La UE multa a Google con 1.500 millones de euros

La UE multa a Google con 1.500 millones de euros

Por su posición dominante en la publicidad por Internet.
A instancias de Margrethe Vestager, comisaría de Competencia de la UE, la Comisión Europea ha impuesto a Google una multa de 1.490 millones de euros por lo que entiende que es un abrumador dominio de este gigante tecnológico en la publicidad por Internet. En concreto, por el servicio publicitario AdSense.

Según la comisaría, “la mala conducta” de Google ha durado más de diez años, impidiendo a otras compañías “la posibilidad de competir” y de “innovar”. Ésta es ya la tercera vez en que Google es multado por un caso antimonopolio. En total, las sanciones ascienden a 8.240 millones.

Todo ello a pesar de que el gigante tecnológico asegura que el volumen de negocio en esa división es mínimo, y en declive, y que se muestra dispuesto a llevar a cabo cambios para ajustarlo a las exigencias de Bruselas. En cambio, la UE entiende que Google ha abusado de su posición dominante poniendo dificultades a sus competidores, impidiéndoles operar.

Cabe destacar que el gigante tecnológico detenta el 80% del mercado de la publicidad online. A la compañía estadounidense le abrió expediente Joaquín Almunia, anterior titular de Competencia. Google trató de cerrar el caso haciendo tres ofertas a la comisión europea, pero no lo logró y en 2016 se abrió una investigación formal.

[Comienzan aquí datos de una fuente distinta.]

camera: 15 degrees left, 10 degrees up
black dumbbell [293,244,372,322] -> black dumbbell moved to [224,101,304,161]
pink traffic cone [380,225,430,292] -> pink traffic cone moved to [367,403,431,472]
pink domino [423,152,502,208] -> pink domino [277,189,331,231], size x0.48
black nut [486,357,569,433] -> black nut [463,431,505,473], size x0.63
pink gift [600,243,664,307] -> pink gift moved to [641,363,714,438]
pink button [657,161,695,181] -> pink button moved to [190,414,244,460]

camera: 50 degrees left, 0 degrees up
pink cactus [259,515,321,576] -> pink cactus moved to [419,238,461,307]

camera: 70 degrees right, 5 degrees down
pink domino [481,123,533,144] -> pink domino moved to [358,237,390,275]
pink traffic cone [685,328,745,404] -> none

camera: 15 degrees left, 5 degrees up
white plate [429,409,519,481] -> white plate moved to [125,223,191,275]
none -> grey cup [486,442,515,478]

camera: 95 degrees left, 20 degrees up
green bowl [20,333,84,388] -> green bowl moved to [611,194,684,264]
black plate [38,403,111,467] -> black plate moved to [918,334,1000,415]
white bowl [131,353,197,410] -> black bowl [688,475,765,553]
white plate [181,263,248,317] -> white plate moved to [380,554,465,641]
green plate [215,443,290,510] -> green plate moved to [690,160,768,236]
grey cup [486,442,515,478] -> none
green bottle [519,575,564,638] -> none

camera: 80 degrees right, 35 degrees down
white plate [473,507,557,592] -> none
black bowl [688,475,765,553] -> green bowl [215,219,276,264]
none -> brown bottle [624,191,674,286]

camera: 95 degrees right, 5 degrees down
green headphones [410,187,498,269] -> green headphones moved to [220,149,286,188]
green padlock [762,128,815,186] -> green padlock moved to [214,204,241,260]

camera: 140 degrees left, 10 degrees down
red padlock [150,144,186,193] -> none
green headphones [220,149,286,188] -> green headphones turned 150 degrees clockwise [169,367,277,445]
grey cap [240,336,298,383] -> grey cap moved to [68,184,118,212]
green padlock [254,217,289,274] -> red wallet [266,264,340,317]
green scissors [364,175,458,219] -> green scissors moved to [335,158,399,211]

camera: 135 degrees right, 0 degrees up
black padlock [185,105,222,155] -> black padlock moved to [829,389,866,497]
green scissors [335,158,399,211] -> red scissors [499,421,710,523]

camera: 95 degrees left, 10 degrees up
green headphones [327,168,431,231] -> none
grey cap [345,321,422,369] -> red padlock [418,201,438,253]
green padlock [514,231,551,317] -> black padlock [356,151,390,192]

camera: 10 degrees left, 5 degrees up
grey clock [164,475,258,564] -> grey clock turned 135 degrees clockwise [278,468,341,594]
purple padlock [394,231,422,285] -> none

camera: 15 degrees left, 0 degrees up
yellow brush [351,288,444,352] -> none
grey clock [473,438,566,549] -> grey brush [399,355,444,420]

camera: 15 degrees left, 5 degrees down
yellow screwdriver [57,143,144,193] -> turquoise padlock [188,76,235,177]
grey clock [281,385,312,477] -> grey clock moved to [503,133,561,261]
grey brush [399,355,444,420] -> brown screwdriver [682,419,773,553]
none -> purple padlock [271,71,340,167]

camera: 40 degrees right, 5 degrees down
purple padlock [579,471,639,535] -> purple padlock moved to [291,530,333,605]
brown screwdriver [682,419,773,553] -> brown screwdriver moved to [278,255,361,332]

A pesar de que la compañía sostiene que Google AdSense es una parte muy pequeña de los ingresos publicitarios, Vestager entiende que Google ha logrado esa posición dominante al imponer “restricciones contractuales anticompetitivas en páginas web de terceros”. Más en concreto, AdSense actuaba como intermediario en páginas web de minoristas online, medios que tienen motores de búsqueda con resultados que presentan anuncios y operadores de telecomunicaciones.

De este modo, Google consolidaba su dominio desde 2006 al imponer esas cláusulas de exclusividad y, desde 2009, incluyendo unas a las que llama premium y con las que se garantiza los espacios más rentables para los anuncios provenientes de él y con el compromiso de que esos espacios web mostraran cualquier cambio en la forma de enseñar el anuncio de un rival. En opinión de la comisaría de Competencia, “no había razón para que Google incluyera esas cláusulas restrictivas excepto para mantener apartados a sus competidores”. Por el momento, la Comisión Europea cierra el caso.

Aunque la compañía con sede en California ha recurrido las sanciones anteriores, también decidió acatarlas. Tal fue así que Kent Walker, vicepresidente para Asuntos Globales de Google, difundió una nota en 2017 en la que explicaba que se había tomado la decisión de adaptar Google Shopping en respuesta a las exigencias de Competencia. “Recientemente hemos empezado a probar un nuevo formato que ofrece enlaces directos a otros comparadores de compras, junto a ofertas de productos específicos de los comerciantes”, rezaba el escrito.

Android también se vio implicado en un caso en el que la Unión Europea sanciona con 4340 millones de euros al gigante tecnológico al entender que imponía restricciones a los fabricantes con ese sistema operativo de dispositivos móviles. Google alegó que los usuarios siempre han podido descargarse las aplicaciones o buscadores que quisieran, independientemente de las que estuvieran ya preinstaladas. A raíz de la sanción, cambió el modelo de licencias, creando diferentes contratos para Google Play y los buscadores Google Chrome y Google Search. Próximamente, preguntará los usuarios europeos, mediante Google Play, qué buscador quieren utilizar.